First case against the Israeli state in US
A civil claim for damages has been filed in US District Court for the District of Columbia against the State of Israel for injuries suffered during the attack on a US ship, Challenger I, in international waters on 31 May 2010. Challenger I was sailing as part of a Flotilla seeking to deliver humanitarian aid and medical supplies to the residents of Gaza who were and are still living under a blockade imposed by the Israeli Government.
12.01.2016

A civil claim for damages has been filed in US District Court for the District of Columbia against the State of Israel for injuries suffered during the attack on a US ship, Challenger I, in international waters on 31 May 2010. Challenger I was sailing as part of a Flotilla seeking to deliver humanitarian aid and medical supplies to the residents of Gaza who were and are still living under a blockade imposed by the Israeli Government.

The four Plaintiffs, three of whom are US citizens, are seeking compensation for the harm and distress, injuries and losses caused by the attack. Israel has refused to acknowledge responsibility and liability in all the time since the attack and not paid any compensation to those directly affected. The US ship has never been returned by Israel and is still being held there.

Plaintiff David Schermerhorn said “Basic rights should be respected and upheld by our US courts. We want those responsible in the Israeli authorities to be held accountable for their harmful actions. They should not get away with needless violence against unarmed civilians and with stealing humanitarian aid and our belongings.”

The case is ground-breaking as it relies on an exception in the Foreign Sovereign Immunities Act (FSIA) to sue a foreign State for serious violations occurring in the US, in this case a US flagged ship that comes within the reach of US law.

US Counsel for the Plaintiffs, Steven Schneebaum, said “States are generally immune from suit in United States courts. But that immunity is waived in a number of circumstances. When agents of foreign governments commit wrongful acts in the United States that cause personal injury, and egregious acts against US nationals anywhere in the world, they are not entitled to immunity. We contend that both of those exceptions apply to the facts of this case.”

According to Professor Ralph Steinhardt, leading international law expert at George Washington University and member of the Plaintiffs’ legal team, “Israel is a sovereign state, which gives it certain rights and powers.

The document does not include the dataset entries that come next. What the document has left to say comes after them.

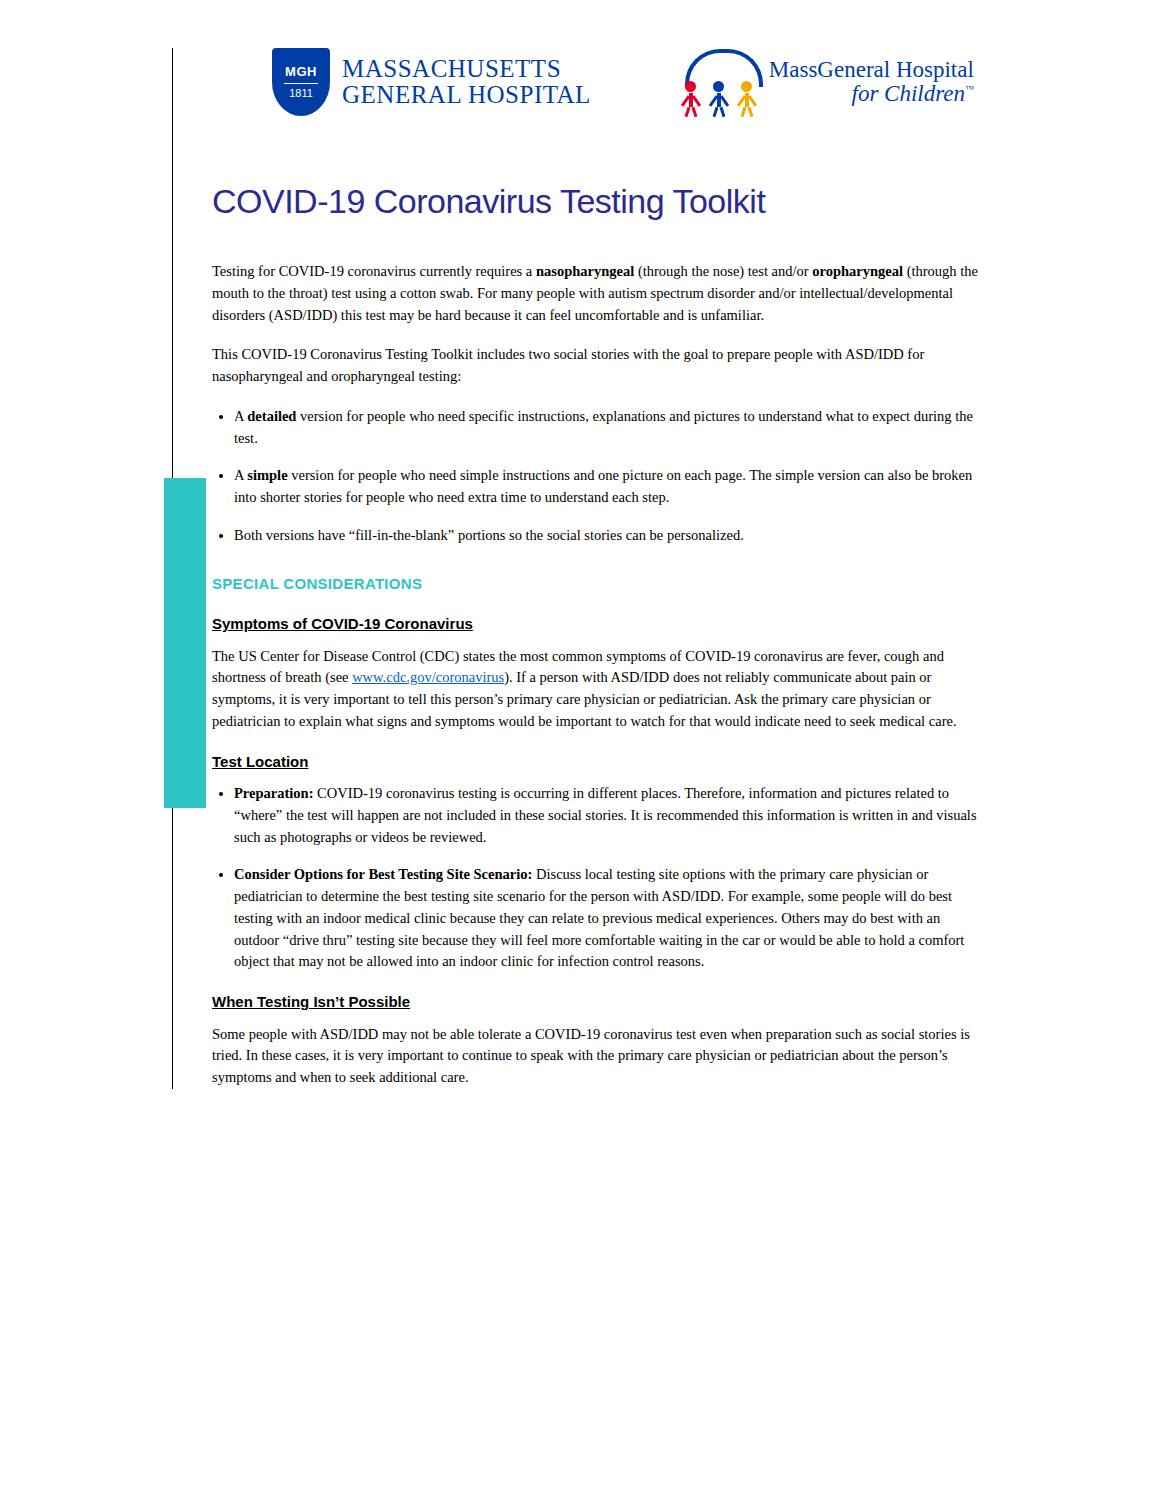MGH 1811
MASSACHUSETTS
GENERAL HOSPITAL
MassGeneral Hospital
for Children™
COVID-19 Coronavirus Testing Toolkit
Testing for COVID-19 coronavirus currently requires a nasopharyngeal (through the nose) test and/or oropharyngeal (through the mouth to the throat) test using a cotton swab. For many people with autism spectrum disorder and/or intellectual/developmental disorders (ASD/IDD) this test may be hard because it can feel uncomfortable and is unfamiliar.
This COVID-19 Coronavirus Testing Toolkit includes two social stories with the goal to prepare people with ASD/IDD for nasopharyngeal and oropharyngeal testing:
A detailed version for people who need specific instructions, explanations and pictures to understand what to expect during the test.
A simple version for people who need simple instructions and one picture on each page. The simple version can also be broken into shorter stories for people who need extra time to understand each step.
Both versions have “fill-in-the-blank” portions so the social stories can be personalized.
SPECIAL CONSIDERATIONS
Symptoms of COVID-19 Coronavirus
The US Center for Disease Control (CDC) states the most common symptoms of COVID-19 coronavirus are fever, cough and shortness of breath (see www.cdc.gov/coronavirus). If a person with ASD/IDD does not reliably communicate about pain or symptoms, it is very important to tell this person’s primary care physician or pediatrician. Ask the primary care physician or pediatrician to explain what signs and symptoms would be important to watch for that would indicate need to seek medical care.
Test Location
Preparation: COVID-19 coronavirus testing is occurring in different places. Therefore, information and pictures related to “where” the test will happen are not included in these social stories. It is recommended this information is written in and visuals such as photographs or videos be reviewed.
Consider Options for Best Testing Site Scenario: Discuss local testing site options with the primary care physician or pediatrician to determine the best testing site scenario for the person with ASD/IDD. For example, some people will do best testing with an indoor medical clinic because they can relate to previous medical experiences. Others may do best with an outdoor “drive thru” testing site because they will feel more comfortable waiting in the car or would be able to hold a comfort object that may not be allowed into an indoor clinic for infection control reasons.
When Testing Isn’t Possible
Some people with ASD/IDD may not be able tolerate a COVID-19 coronavirus test even when preparation such as social stories is tried. In these cases, it is very important to continue to speak with the primary care physician or pediatrician about the person’s symptoms and when to seek additional care.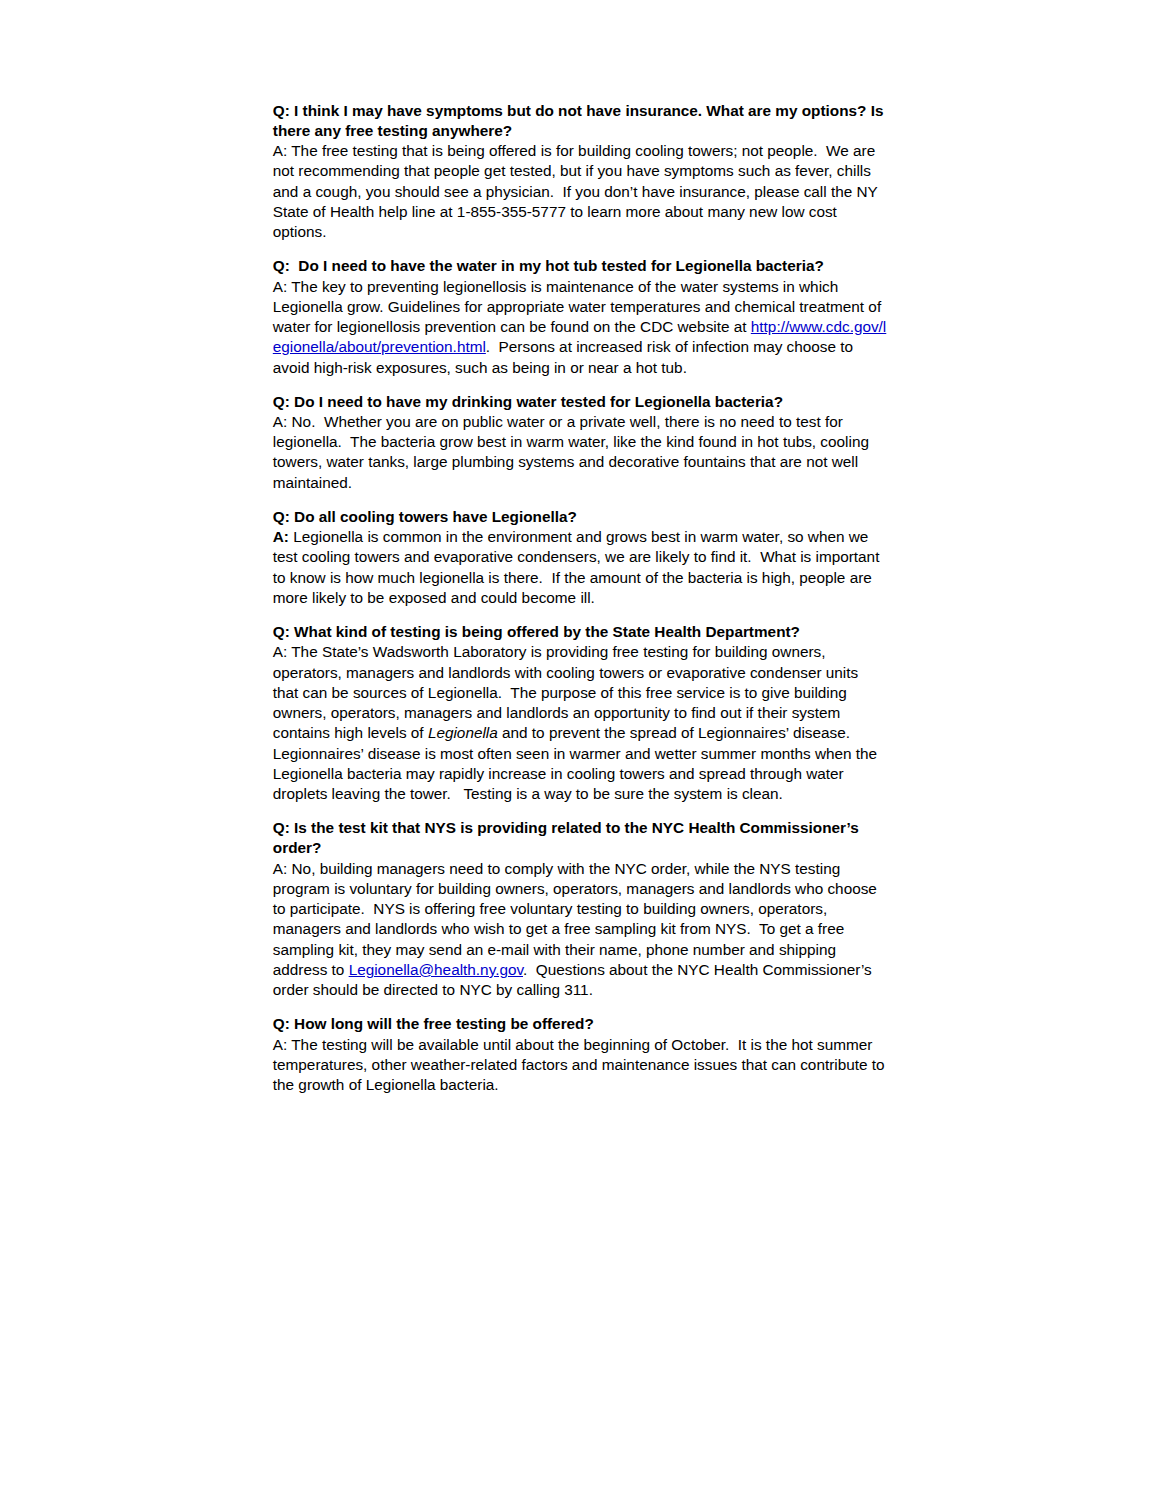Q: I think I may have symptoms but do not have insurance. What are my options? Is there any free testing anywhere?
A: The free testing that is being offered is for building cooling towers; not people. We are not recommending that people get tested, but if you have symptoms such as fever, chills and a cough, you should see a physician. If you don’t have insurance, please call the NY State of Health help line at 1-855-355-5777 to learn more about many new low cost options.
Q: Do I need to have the water in my hot tub tested for Legionella bacteria?
A: The key to preventing legionellosis is maintenance of the water systems in which Legionella grow. Guidelines for appropriate water temperatures and chemical treatment of water for legionellosis prevention can be found on the CDC website at http://www.cdc.gov/legionella/about/prevention.html. Persons at increased risk of infection may choose to avoid high-risk exposures, such as being in or near a hot tub.
Q: Do I need to have my drinking water tested for Legionella bacteria?
A: No. Whether you are on public water or a private well, there is no need to test for legionella. The bacteria grow best in warm water, like the kind found in hot tubs, cooling towers, water tanks, large plumbing systems and decorative fountains that are not well maintained.
Q: Do all cooling towers have Legionella?
A: Legionella is common in the environment and grows best in warm water, so when we test cooling towers and evaporative condensers, we are likely to find it. What is important to know is how much legionella is there. If the amount of the bacteria is high, people are more likely to be exposed and could become ill.
Q: What kind of testing is being offered by the State Health Department?
A: The State’s Wadsworth Laboratory is providing free testing for building owners, operators, managers and landlords with cooling towers or evaporative condenser units that can be sources of Legionella. The purpose of this free service is to give building owners, operators, managers and landlords an opportunity to find out if their system contains high levels of Legionella and to prevent the spread of Legionnaires’ disease. Legionnaires’ disease is most often seen in warmer and wetter summer months when the Legionella bacteria may rapidly increase in cooling towers and spread through water droplets leaving the tower. Testing is a way to be sure the system is clean.
Q: Is the test kit that NYS is providing related to the NYC Health Commissioner’s order?
A: No, building managers need to comply with the NYC order, while the NYS testing program is voluntary for building owners, operators, managers and landlords who choose to participate. NYS is offering free voluntary testing to building owners, operators, managers and landlords who wish to get a free sampling kit from NYS. To get a free sampling kit, they may send an e-mail with their name, phone number and shipping address to Legionella@health.ny.gov. Questions about the NYC Health Commissioner’s order should be directed to NYC by calling 311.
Q: How long will the free testing be offered?
A: The testing will be available until about the beginning of October. It is the hot summer temperatures, other weather-related factors and maintenance issues that can contribute to the growth of Legionella bacteria.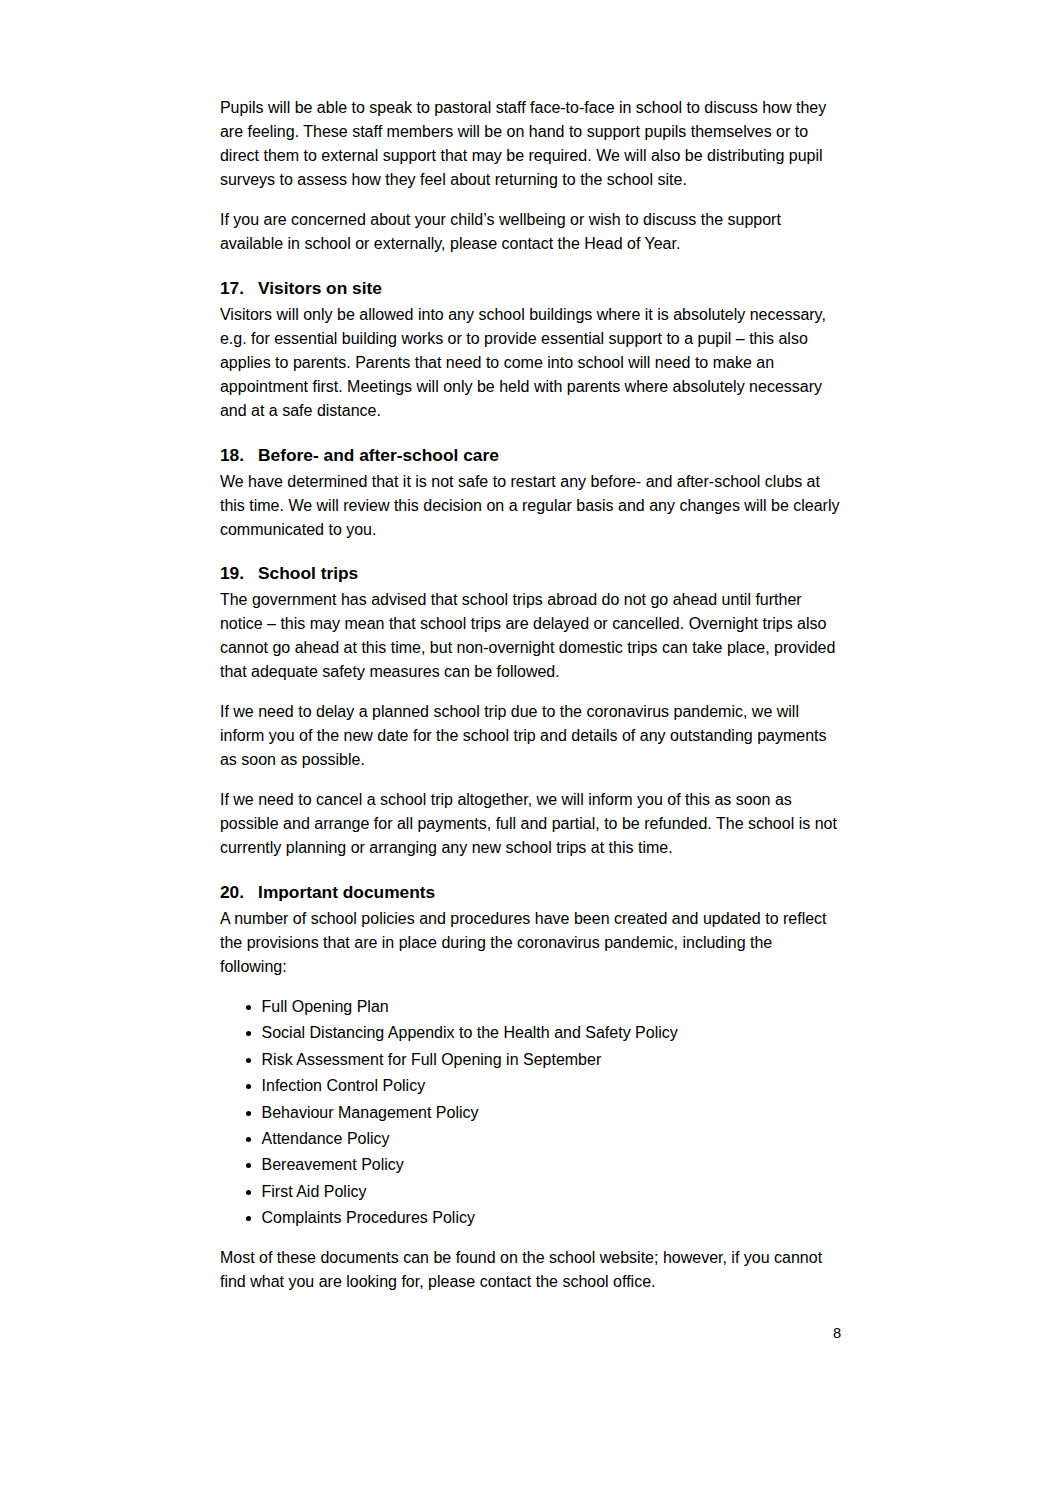Pupils will be able to speak to pastoral staff face-to-face in school to discuss how they are feeling. These staff members will be on hand to support pupils themselves or to direct them to external support that may be required. We will also be distributing pupil surveys to assess how they feel about returning to the school site.
If you are concerned about your child’s wellbeing or wish to discuss the support available in school or externally, please contact the Head of Year.
17. Visitors on site
Visitors will only be allowed into any school buildings where it is absolutely necessary, e.g. for essential building works or to provide essential support to a pupil – this also applies to parents. Parents that need to come into school will need to make an appointment first. Meetings will only be held with parents where absolutely necessary and at a safe distance.
18. Before- and after-school care
We have determined that it is not safe to restart any before- and after-school clubs at this time. We will review this decision on a regular basis and any changes will be clearly communicated to you.
19. School trips
The government has advised that school trips abroad do not go ahead until further notice – this may mean that school trips are delayed or cancelled. Overnight trips also cannot go ahead at this time, but non-overnight domestic trips can take place, provided that adequate safety measures can be followed.
If we need to delay a planned school trip due to the coronavirus pandemic, we will inform you of the new date for the school trip and details of any outstanding payments as soon as possible.
If we need to cancel a school trip altogether, we will inform you of this as soon as possible and arrange for all payments, full and partial, to be refunded. The school is not currently planning or arranging any new school trips at this time.
20. Important documents
A number of school policies and procedures have been created and updated to reflect the provisions that are in place during the coronavirus pandemic, including the following:
Full Opening Plan
Social Distancing Appendix to the Health and Safety Policy
Risk Assessment for Full Opening in September
Infection Control Policy
Behaviour Management Policy
Attendance Policy
Bereavement Policy
First Aid Policy
Complaints Procedures Policy
Most of these documents can be found on the school website; however, if you cannot find what you are looking for, please contact the school office.
8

But that certainly does not include the right to attack a civilian vessel flying the flag of the United States on the high seas and then to assault the civilians on board, including U.S. citizens. The attack on Challenger I was a patent violation of international law, including the laws of war, human rights, and the law of the sea. It falls to the courts of the United States to enforce the rules when – as here – Congress has given jurisdiction to those courts. If the situation were reversed, and the United States had attacked an Israeli vessel on the high seas and mistreated the Israeli citizens abroad, the Israeli Foreign States Immunity Law would open Israeli courts to a suit against the United States.”

UK based international lawyers representing the Plaintiffs in this and other legal actions around world, Sir Geoffrey Nice and Rodney Dixon, emphasized that “This is a real test for the international rule of law - the rights of citizens to protest peacefully should be vigorously protected. No State should enjoy impunity. We have also brought a case in California for the wrongful death of a US citizen who was killed in the raid on the Flotilla.”

A report on the attack released by the UN Human Rights Council in September 2010 found that “the force used by the Israeli soldiers in intercepting the Challenger 1 … was unnecessary, disproportionate, excessive and inappropriate, and amounted to violations of the right to physical integrity…” In addition, the Prosecutor of the International Criminal Court has found in her preliminary examination of the attack a reasonable basis to believe that acts perpetrated against the Flotilla amounted to war crimes.

Three of the four Plaintiffs are US citizens, and the other is a Belgian national. The Plaintiffs are all humanitarian activists who have been working to highlight the plight of those in Gaza for decades. Each suffered physical and emotional harm and distress as a result of the attack. David Schermerhorn, a US citizen, was injured by a stun grenade thrown at him that exploded one foot from his head, causing permanent partial loss of sight in one eye. Huwaida Arraf, a dual US and Israeli national and US lawyer and human rights activist, was physically abused by Israeli soldiers who slammed her head against the deck of the ship and stood on it before handcuffing and hooding her. Margriet Deknopper, a Belgian citizen, was shot in the face with a rubber bullet which broke her nose. Mary Ann Wright, a veteran of the US Army and Army Reserves and former US diplomat, was assaulted by Israeli soldiers when they detained her and all others on boarding the ship.

Hakan Camuz of Stoke & White LLP (London) who act for the passengers on all ships in the Flotilla highlighted that “The Plaintiffs, like all those on the Flotilla, were trying to do the right thing by bringing to the world's attention the cruelty of the blockade and its dire humanitarian consequences for the ordinary people of Gaza. They wanted to bring the residents of Gaza food, medical supplies, the necessities to survive, but were stopped with unjustified, brutal force, for which we now seek a just remedy. But this action is solely concerned with recovering appropriate damages for those of have suffered loss and injury as a result of Israel’s actions on the high seas.”